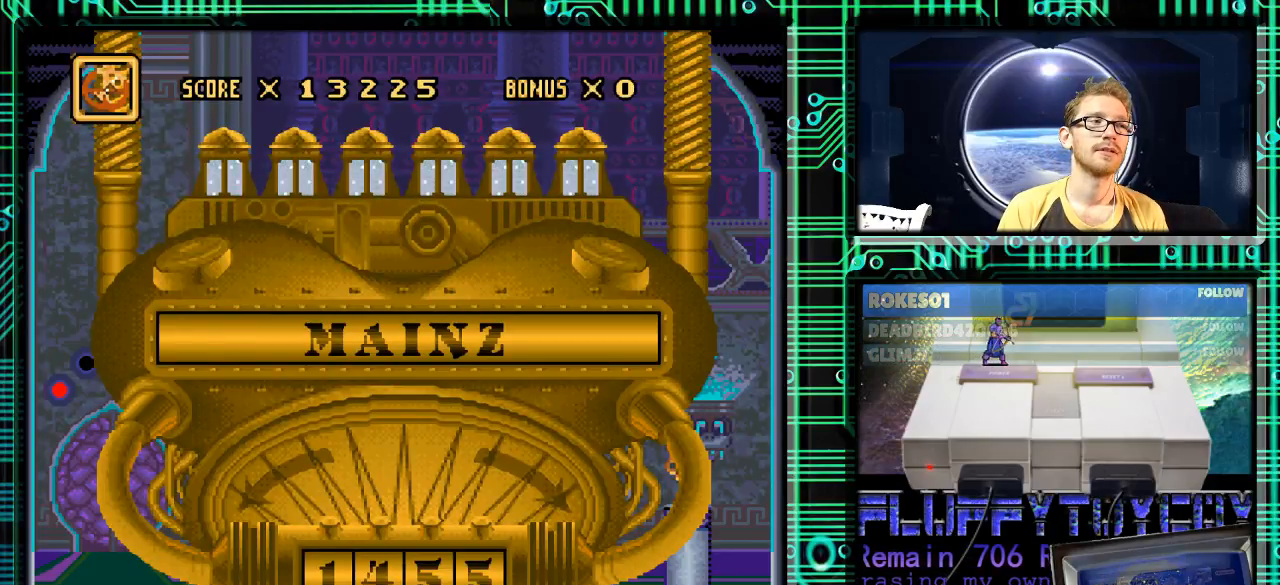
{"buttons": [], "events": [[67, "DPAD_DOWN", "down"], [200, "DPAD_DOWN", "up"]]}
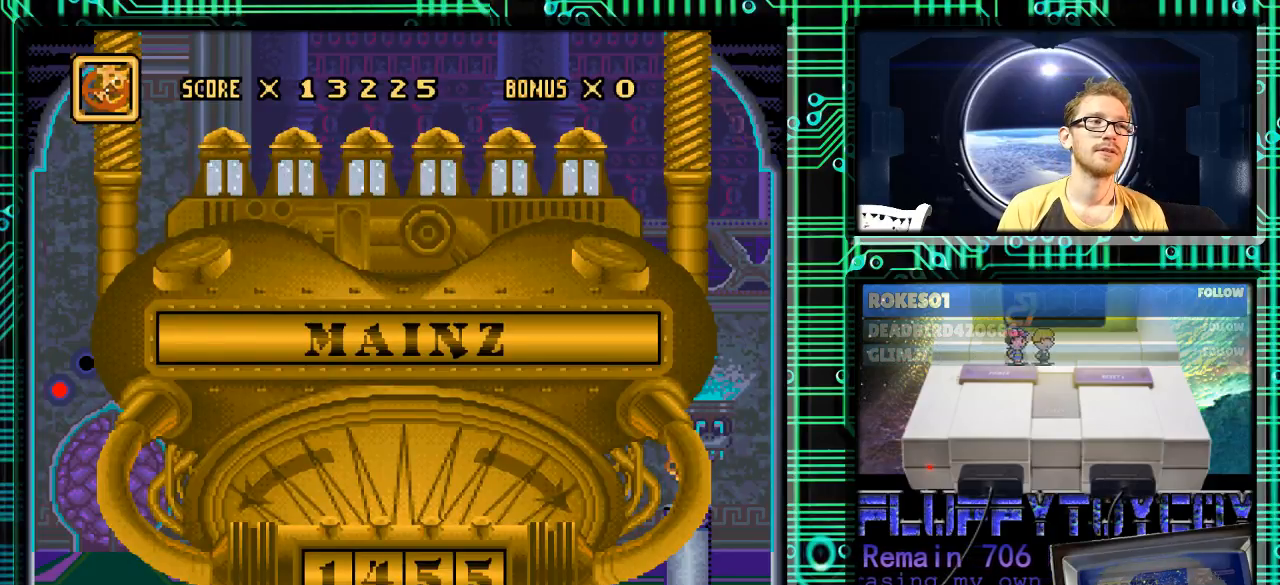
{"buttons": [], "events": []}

□ □ □ □ □ □ □

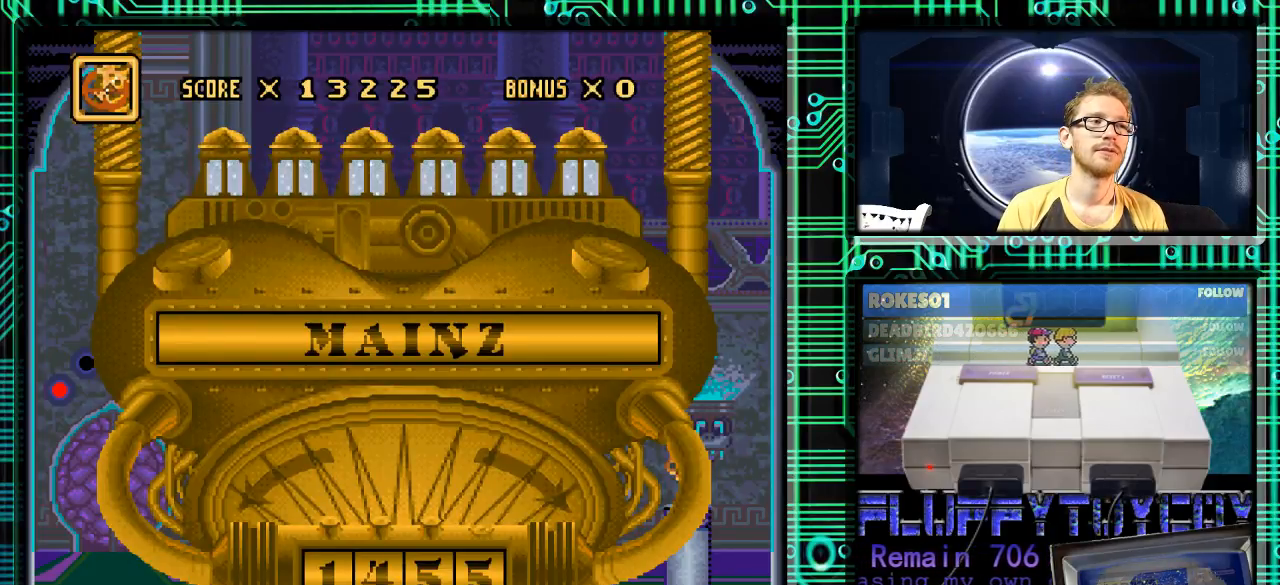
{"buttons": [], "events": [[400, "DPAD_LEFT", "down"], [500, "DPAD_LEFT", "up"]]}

□ □ □ □ □ □ □

Work instruction.
Identify the lines in the records above that contain the word "down", then state how many there are and nothing more.

Answer to this problem.
2